Since a morphism of sheaves φ: F → G on X gives rise to a morphism of sheaves f_{∗}(φ): f_{∗}(F) → f_{∗}(G) on Y in an obvious way, we indeed have that f_{∗} is a functor.

=== Example ===
If Y is a point, and f: X → Y the unique continuous map, then Sh(Y) is the category Ab of abelian groups, and the direct image functor f_{∗}: Sh(X) → Ab equals the global sections functor.

=== Variants ===
If dealing with sheaves of sets instead of sheaves of abelian groups, the same definition applies. Similarly, if f: (X, O_{X}) → (Y, O_{Y}) is a morphism of ringed spaces, we obtain a direct image functor f_{∗}: Sh(X,O_{X}) → Sh(Y,O_{Y}) from the category of sheaves of O_{X}-modules to the category of sheaves of O_{Y}-modules. Moreover, if f is now a morphism of quasi-compact and quasi-separated schemes, then f_{∗} preserves the property of being quasi-coherent, so we obtain the direct image functor between categories of quasi-coherent sheaves.

A similar definition applies to sheaves on topoi, such as étale sheaves. There, instead of the above preimage f^{−1}(U), one uses the fiber product of U and X over Y.

== Properties ==
- Forming sheaf categories and direct image functors itself defines a functor from the category of topological spaces to the category of categories: given continuous maps f: X → Y and g: Y → Z, we have (gf)_{∗}=g_{∗}f_{∗}.
- The direct image functor is right adjoint to the inverse image functor, which means that for any continuous $f: X \to Y$ and sheaves $\mathcal F, \mathcal G$ respectively on X, Y, there is a natural isomorphism:
$\mathrm{Hom}_{\mathbf {Sh}(X)}(f^{-1} \mathcal G, \mathcal F ) = \mathrm{Hom}_{\mathbf {Sh}(Y)}(\mathcal G, f_*\mathcal F)$.
- If f is the inclusion of a closed subspace X ⊆ Y then f_{∗} is exact. Actually, in this case f_{∗} is an equivalence between the category of sheaves on X and the category of sheaves on Y supported on X. This follows from the fact that the stalk of $(f_* \mathcal F)_y$ is $\mathcal F_y$ if $y \in X$ and zero otherwise (here the closedness of X in Y is used).
- If f is the morphism of affine schemes $\mathrm{Spec} \, S \to \mathrm{Spec} \, R$ determined by a ring homomorphism $\phi: R \to S$, then the direct image functor f_{∗} on quasi-coherent sheaves identifies with the restriction of scalars functor along φ.
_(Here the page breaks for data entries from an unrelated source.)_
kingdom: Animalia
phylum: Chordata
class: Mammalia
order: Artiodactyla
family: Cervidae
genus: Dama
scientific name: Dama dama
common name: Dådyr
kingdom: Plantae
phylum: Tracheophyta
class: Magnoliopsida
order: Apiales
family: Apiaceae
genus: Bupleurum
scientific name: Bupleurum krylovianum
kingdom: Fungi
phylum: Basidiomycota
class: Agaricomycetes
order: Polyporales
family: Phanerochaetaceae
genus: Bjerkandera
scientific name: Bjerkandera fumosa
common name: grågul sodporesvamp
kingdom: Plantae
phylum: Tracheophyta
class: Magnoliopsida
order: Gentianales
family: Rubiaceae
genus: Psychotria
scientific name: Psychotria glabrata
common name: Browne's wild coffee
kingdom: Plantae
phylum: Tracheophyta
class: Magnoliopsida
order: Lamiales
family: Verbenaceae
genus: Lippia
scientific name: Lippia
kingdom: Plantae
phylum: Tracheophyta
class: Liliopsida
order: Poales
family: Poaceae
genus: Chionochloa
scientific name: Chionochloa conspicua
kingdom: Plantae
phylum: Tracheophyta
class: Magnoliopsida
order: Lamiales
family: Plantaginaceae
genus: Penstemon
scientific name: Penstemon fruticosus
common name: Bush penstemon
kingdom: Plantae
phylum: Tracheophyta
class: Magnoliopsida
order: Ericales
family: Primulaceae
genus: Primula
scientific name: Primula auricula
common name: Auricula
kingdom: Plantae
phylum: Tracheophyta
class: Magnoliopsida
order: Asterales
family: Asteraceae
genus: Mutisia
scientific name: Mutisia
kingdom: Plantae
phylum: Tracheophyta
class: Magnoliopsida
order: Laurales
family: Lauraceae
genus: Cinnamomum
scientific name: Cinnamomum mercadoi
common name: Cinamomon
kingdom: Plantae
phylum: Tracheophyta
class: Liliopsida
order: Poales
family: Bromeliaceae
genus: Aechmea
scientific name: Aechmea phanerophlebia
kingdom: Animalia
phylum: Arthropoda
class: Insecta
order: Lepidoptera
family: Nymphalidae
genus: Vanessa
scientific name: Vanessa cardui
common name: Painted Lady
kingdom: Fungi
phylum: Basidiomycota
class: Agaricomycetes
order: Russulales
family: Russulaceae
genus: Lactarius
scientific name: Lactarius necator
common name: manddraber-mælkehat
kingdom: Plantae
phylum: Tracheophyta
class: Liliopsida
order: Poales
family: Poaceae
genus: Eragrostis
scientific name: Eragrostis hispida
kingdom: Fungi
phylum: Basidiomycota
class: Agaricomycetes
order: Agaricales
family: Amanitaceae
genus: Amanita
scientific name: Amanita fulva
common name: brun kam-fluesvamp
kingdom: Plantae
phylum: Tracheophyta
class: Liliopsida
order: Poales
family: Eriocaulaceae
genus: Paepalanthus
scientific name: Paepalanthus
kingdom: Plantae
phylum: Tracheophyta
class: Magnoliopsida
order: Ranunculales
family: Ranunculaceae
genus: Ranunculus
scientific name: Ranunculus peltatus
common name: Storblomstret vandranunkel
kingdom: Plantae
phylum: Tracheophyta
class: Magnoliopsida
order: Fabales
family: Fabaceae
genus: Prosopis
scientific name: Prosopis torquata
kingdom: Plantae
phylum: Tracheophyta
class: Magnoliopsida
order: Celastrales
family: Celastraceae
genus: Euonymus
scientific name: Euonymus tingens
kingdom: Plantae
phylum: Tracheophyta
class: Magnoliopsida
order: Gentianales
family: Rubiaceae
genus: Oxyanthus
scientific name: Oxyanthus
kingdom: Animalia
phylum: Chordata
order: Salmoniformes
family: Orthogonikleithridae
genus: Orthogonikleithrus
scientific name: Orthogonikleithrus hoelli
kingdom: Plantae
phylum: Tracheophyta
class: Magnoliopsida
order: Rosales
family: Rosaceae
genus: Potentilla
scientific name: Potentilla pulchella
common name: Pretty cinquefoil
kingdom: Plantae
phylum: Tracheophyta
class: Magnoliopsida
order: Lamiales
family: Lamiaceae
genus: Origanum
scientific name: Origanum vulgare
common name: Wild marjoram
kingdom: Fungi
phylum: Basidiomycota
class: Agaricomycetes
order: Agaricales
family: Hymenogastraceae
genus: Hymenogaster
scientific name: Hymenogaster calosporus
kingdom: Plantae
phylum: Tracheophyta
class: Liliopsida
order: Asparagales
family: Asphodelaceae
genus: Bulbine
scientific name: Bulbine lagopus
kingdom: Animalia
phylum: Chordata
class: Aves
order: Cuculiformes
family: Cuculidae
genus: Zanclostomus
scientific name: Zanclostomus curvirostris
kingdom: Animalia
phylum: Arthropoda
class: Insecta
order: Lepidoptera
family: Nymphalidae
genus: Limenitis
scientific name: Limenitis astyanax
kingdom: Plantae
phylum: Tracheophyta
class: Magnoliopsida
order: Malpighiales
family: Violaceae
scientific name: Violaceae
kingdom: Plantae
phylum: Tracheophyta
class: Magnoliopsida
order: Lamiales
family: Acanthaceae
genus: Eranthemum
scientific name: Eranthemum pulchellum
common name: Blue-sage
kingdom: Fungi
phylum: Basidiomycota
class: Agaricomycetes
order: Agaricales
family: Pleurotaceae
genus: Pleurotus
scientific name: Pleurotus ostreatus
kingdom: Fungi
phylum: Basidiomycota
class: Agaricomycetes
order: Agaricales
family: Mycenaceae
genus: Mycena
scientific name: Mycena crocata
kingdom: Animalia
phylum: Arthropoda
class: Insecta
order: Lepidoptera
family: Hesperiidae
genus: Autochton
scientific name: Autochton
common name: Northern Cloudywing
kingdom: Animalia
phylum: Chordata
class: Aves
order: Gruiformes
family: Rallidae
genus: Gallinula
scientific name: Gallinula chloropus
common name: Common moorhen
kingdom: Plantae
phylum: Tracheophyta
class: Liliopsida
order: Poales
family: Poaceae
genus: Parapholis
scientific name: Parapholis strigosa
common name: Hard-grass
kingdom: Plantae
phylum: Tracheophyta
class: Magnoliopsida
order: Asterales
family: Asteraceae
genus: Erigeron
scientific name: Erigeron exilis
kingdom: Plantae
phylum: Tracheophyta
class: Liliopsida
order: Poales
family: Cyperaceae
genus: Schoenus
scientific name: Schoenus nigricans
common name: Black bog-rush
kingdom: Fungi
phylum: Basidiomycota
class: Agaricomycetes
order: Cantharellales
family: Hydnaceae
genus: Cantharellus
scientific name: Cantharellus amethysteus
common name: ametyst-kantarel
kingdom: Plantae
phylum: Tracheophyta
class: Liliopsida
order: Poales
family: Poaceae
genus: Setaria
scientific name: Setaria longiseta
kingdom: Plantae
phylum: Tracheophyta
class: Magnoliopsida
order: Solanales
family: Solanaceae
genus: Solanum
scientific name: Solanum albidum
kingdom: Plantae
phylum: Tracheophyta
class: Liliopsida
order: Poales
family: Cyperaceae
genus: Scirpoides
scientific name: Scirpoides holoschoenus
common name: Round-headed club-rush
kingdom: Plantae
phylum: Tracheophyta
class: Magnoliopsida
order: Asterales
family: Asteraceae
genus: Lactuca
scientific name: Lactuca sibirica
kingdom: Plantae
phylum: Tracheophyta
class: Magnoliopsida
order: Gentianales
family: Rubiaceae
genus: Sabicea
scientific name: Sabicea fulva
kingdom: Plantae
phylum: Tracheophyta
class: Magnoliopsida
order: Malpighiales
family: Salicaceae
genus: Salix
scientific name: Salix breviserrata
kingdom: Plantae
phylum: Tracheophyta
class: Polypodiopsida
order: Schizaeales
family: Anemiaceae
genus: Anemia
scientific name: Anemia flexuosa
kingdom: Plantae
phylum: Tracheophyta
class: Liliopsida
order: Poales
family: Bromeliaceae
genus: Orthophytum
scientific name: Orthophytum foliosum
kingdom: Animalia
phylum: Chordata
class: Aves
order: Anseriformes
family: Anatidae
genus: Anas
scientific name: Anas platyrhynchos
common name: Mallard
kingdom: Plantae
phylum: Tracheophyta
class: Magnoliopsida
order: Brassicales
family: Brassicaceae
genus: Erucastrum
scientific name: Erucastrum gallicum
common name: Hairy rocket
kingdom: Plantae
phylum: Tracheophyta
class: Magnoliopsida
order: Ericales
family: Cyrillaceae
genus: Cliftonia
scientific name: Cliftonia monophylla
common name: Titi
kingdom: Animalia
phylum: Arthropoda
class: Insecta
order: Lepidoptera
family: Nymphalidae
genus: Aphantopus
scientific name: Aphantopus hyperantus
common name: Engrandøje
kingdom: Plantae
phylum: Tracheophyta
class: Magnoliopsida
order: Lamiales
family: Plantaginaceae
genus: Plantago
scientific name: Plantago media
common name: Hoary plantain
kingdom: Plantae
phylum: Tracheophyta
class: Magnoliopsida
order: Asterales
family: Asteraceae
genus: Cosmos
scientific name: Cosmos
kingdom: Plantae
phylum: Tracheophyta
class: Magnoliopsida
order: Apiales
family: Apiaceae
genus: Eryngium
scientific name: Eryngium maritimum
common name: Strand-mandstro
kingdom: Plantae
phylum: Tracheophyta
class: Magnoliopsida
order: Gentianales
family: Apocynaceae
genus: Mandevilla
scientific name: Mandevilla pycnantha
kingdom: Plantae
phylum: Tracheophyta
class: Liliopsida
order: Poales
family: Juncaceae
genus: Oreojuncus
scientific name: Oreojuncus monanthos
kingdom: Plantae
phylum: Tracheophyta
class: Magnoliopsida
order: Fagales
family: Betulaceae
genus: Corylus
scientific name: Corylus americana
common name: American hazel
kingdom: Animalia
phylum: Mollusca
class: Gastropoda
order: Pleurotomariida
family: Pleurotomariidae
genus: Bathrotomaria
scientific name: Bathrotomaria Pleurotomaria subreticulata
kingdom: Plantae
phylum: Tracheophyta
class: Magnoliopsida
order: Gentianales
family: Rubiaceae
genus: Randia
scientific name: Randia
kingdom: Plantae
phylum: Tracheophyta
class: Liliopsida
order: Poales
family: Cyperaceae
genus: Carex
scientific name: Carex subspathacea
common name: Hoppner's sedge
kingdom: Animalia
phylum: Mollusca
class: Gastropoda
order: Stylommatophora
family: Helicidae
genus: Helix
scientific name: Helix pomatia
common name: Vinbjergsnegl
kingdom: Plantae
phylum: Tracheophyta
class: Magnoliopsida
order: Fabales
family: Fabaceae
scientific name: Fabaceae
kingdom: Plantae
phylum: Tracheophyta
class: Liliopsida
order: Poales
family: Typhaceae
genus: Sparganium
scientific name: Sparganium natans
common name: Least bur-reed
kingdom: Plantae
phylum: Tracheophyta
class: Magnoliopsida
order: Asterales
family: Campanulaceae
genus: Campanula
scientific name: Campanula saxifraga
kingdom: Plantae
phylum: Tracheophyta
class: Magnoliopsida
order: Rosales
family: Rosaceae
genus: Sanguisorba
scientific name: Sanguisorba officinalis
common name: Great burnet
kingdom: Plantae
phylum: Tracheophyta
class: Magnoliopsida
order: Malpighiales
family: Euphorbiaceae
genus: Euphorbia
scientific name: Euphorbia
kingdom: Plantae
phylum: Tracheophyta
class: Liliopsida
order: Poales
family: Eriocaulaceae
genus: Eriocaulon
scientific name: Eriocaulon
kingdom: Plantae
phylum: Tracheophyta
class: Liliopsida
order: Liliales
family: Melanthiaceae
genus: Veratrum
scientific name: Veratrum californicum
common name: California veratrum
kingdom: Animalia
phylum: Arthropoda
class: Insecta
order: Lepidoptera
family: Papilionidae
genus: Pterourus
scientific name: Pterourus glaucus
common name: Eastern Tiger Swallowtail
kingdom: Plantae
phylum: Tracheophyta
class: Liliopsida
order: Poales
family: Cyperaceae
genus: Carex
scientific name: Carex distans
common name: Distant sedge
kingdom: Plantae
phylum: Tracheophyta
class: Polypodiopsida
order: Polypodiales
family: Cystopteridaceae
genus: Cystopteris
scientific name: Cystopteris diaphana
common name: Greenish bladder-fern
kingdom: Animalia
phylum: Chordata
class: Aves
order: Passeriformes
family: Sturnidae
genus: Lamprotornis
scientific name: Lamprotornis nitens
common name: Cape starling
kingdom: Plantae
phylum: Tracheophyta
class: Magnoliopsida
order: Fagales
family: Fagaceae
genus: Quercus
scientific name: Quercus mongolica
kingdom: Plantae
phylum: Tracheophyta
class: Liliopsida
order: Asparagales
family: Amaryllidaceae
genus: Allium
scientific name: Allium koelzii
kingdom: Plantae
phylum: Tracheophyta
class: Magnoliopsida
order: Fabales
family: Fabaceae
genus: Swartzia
== Higher direct images ==

The direct image functor is left exact, but usually not right exact. Hence one can consider the right derived functors of the direct image. They are called higher direct images and denoted R^{q} f_{∗}.

One can show that there is a similar expression as above for higher direct images: for a sheaf F on X, the sheaf R^{q} f_{∗}(F) is the sheaf associated to the presheaf
$U \mapsto H^q(f^{-1}(U), F)$,
where H^{q} denotes sheaf cohomology.

In the context of algebraic geometry and a morphism $f: X \to Y$ of quasi-compact and quasi-separated schemes, one likewise has the right derived functor

$Rf_*: D_{qcoh}(X) \to D_{qcoh}(Y)$

as a functor between the (unbounded) derived categories of quasi-coherent sheaves. In this situation, $Rf_*$ always admits a right adjoint $f^{\times}$. This is closely related, but not generally equivalent to, the exceptional inverse image functor $f^!$, unless $f$ is also proper.